This tiny “hand” looks weird so I will do a sanity check with the mixtools package to see if my work seems reasonable.

mu_start <- as.vector(norms2$mu)
var_start <- as.vector(norms2$sd)
lambda_start <- as.vector(norms2$count) / length(df$x)

density4 <- mixtools::normalmixEM(df$x, k = 2,
                                  mu = mu_start,
                                  sigma = var_start,
                                  lambda = lambda_start)
## number of iterations= 431
mu_start <- as.vector(norms3$mu)
var_start <- as.vector(norms3$sd)
lambda_start <- as.vector(norms3$count) / length(df$x)
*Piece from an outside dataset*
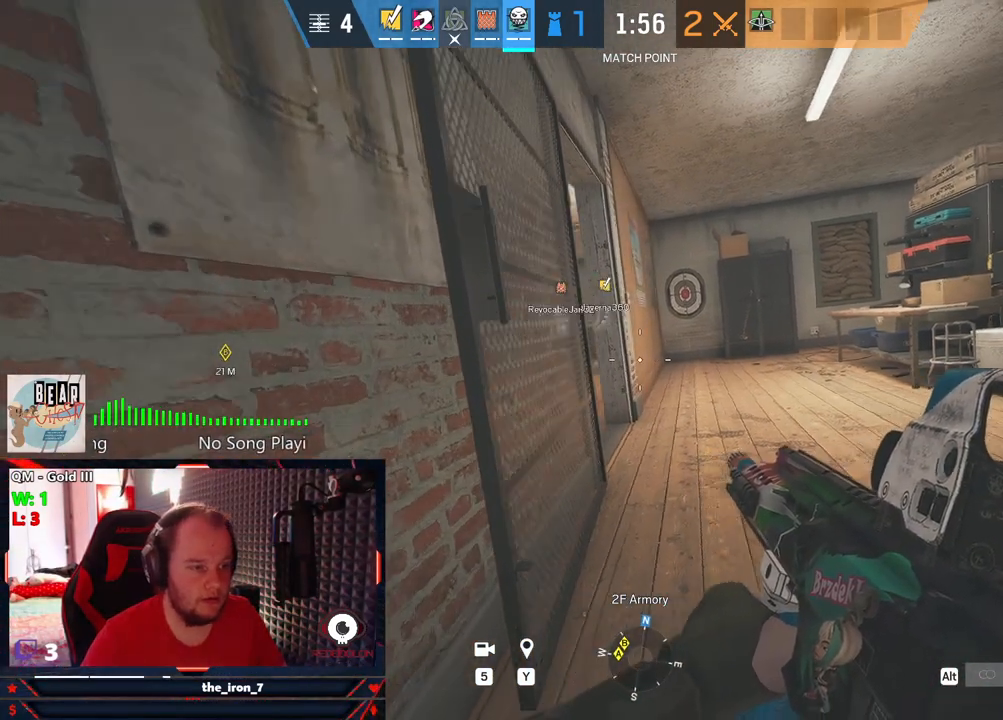
{"keys": ["e", "w"], "mouse": [], "mouse_move": "still", "events": [[438, "d", "up"], [438, "w", "down"]]}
density5 <- mixtools::normalmixEM(df$x, k = 3,
                                  mu = mu_start,
                                  sigma = var_start,
                                  lambda = lambda_start)
## number of iterations= 609
print("Mixture of two parameter comparison (mine vs mixtools)")
## [1] "Mixture of two parameter comparison (mine vs mixtools)"
cat("Mean \n",
    density2$mu, "\n",
    density4$mu, "\n")
## Mean 
##  82.33512 150.314 
##  82.41374 153.7458
cat("Variance \n",
    density2$var, "\n",
    density4$sigma^2, "\n")
## Variance 
##  581.1774 1173.335 
##  583.5366 1079.92
cat("Lambda \n",
    density2$lambda, "\n",
    density4$lambda, "\n")
## Lambda 
##  0.9681888 0.03181124 
##  0.970787 0.02921304
print("Mixture of three parameter comparison (mine vs mixtools)")
## [1] "Mixture of three parameter comparison (mine vs mixtools)"
cat("Mean \n",
    density3$mu, "\n",
    density5$mu, "\n")
## Mean 
##  77.98207 112.3513 120.9678 
##  78.01955 112.3522 121.6513
cat("Variance \n",
    density3$var, "\n",
    density5$sigma^2, "\n")
## Variance 
##  471.8441 3.386749 1403.283 
##  473.245 3.383962 1396.149
cat("Lambda \n",
    density3$lambda, "\n",
    density5$lambda, "\n")
## Lambda 
##  0.8340415 0.07175839 0.09420006 
##  0.836254 0.0716751 0.09207088

Looks good to me.

d)

Comparison by AIC:

\[ AIC = 2k-2loglikelihood \]

for \(m = 2\) we have \(2\) means, \(2\) variances, and \(1\) mixing parameter (since the other one is just 1- the first one) for a total of \(k = 5\).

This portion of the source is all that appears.